Description of the task:
Can you repeat every line of the items below word for word, leaving the pictures out of your answer?

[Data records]
____________
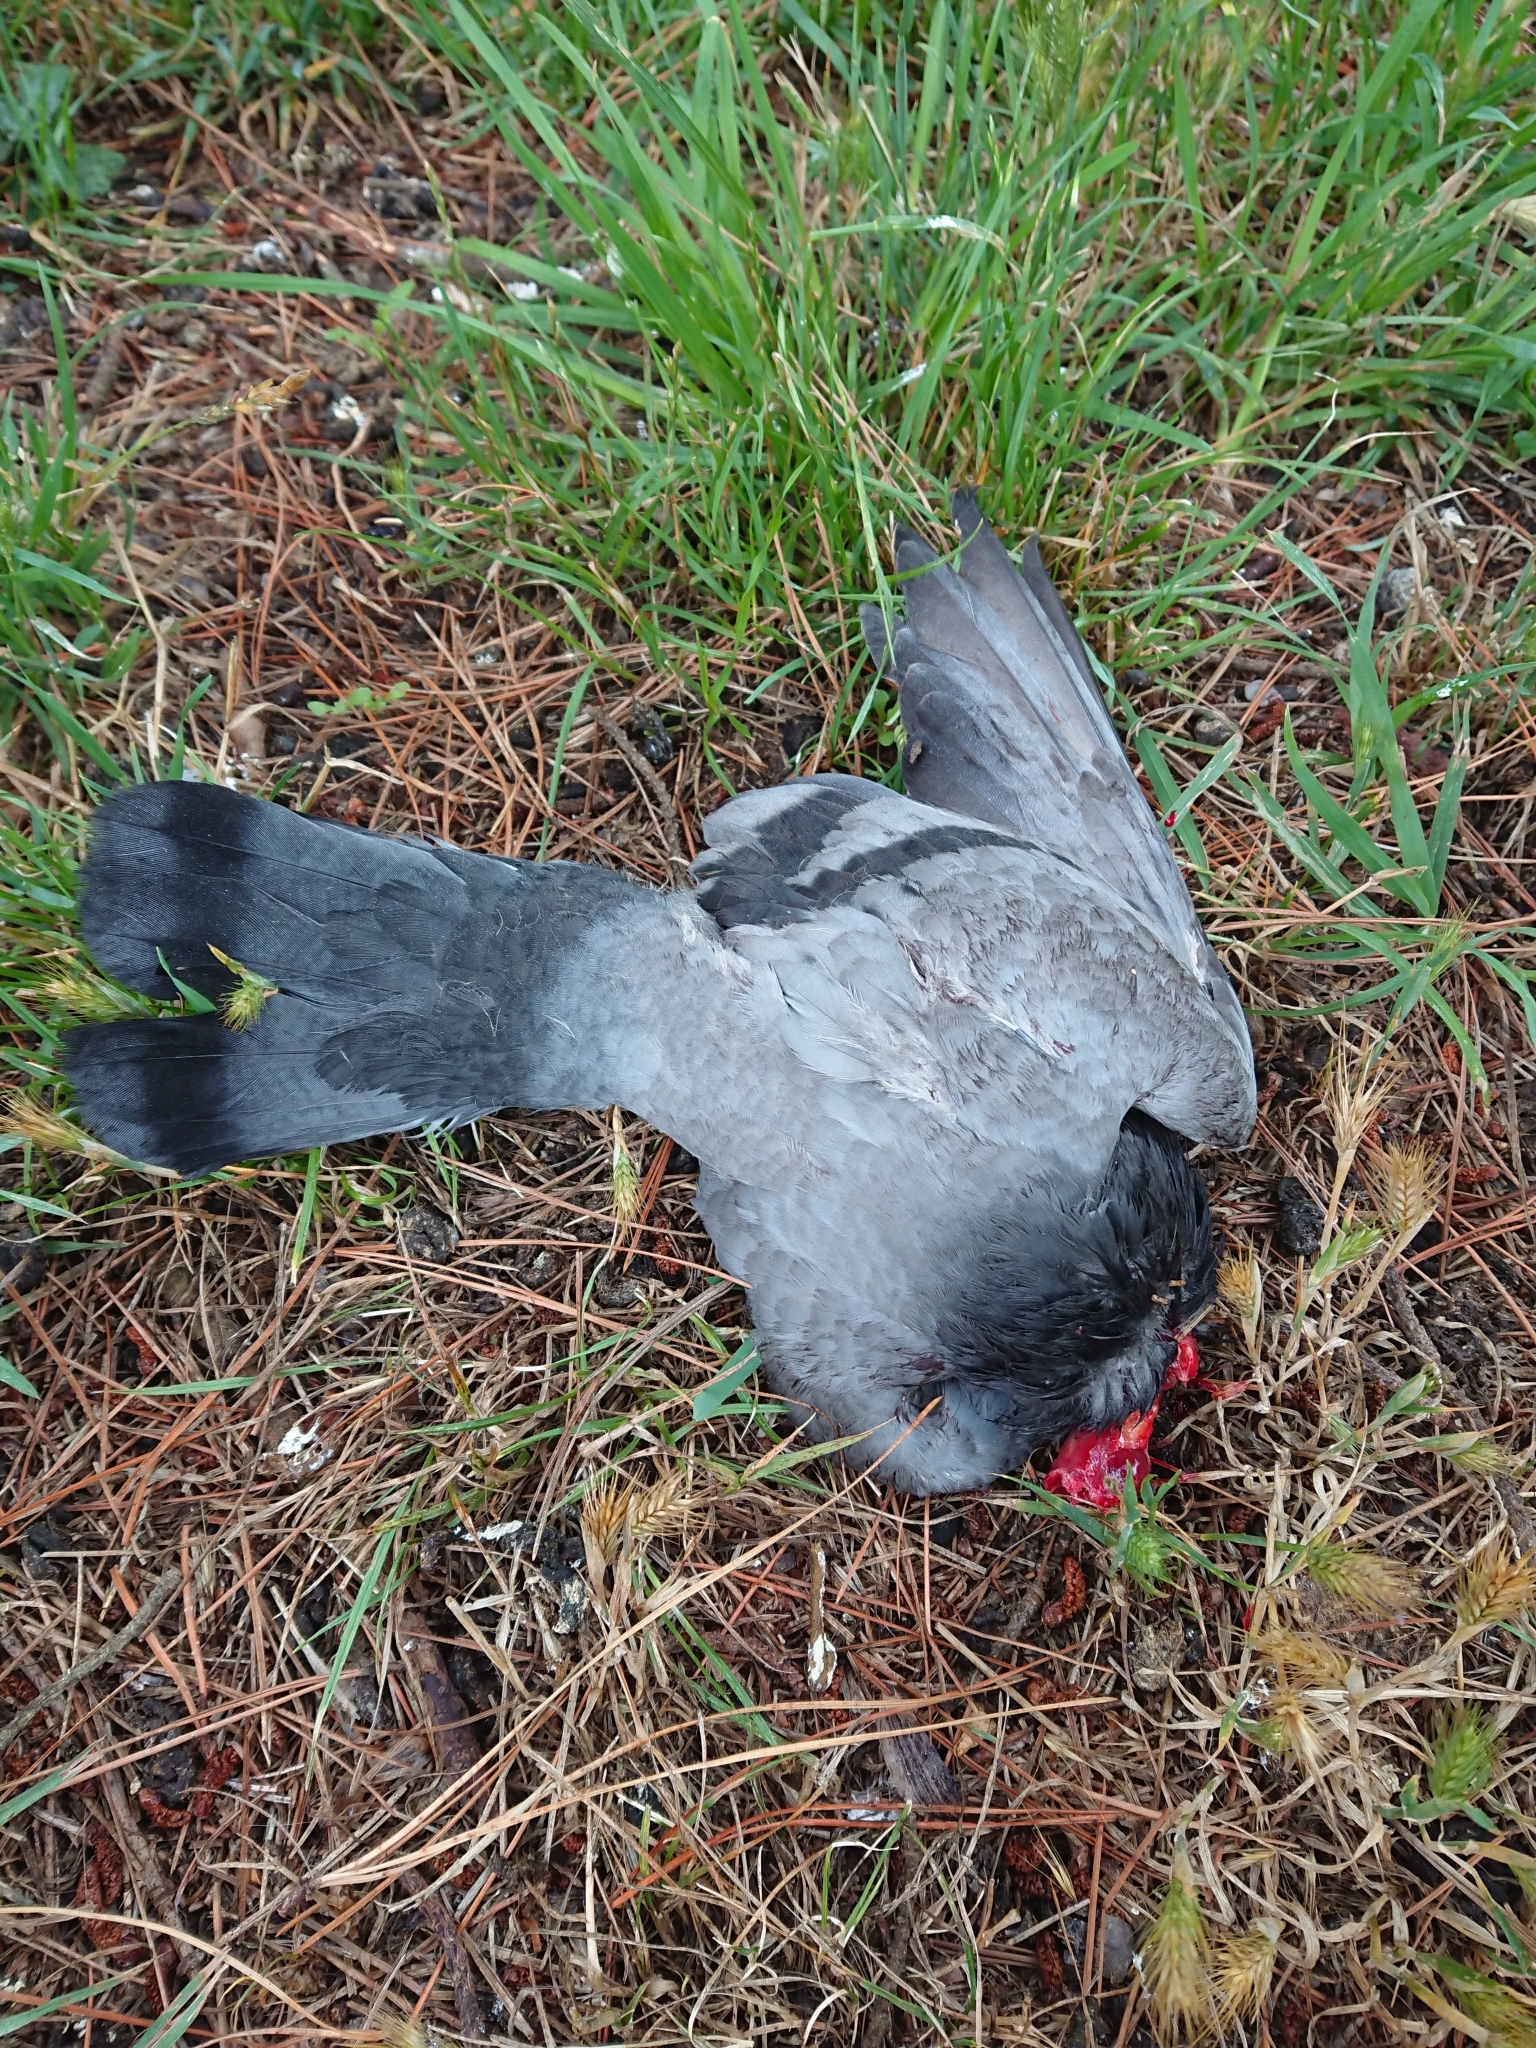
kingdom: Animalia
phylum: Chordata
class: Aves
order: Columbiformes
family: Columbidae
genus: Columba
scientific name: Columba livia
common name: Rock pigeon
____________
Response below:
kingdom: Animalia
phylum: Chordata
class: Aves
order: Columbiformes
family: Columbidae
genus: Columba
scientific name: Columba livia
common name: Rock pigeon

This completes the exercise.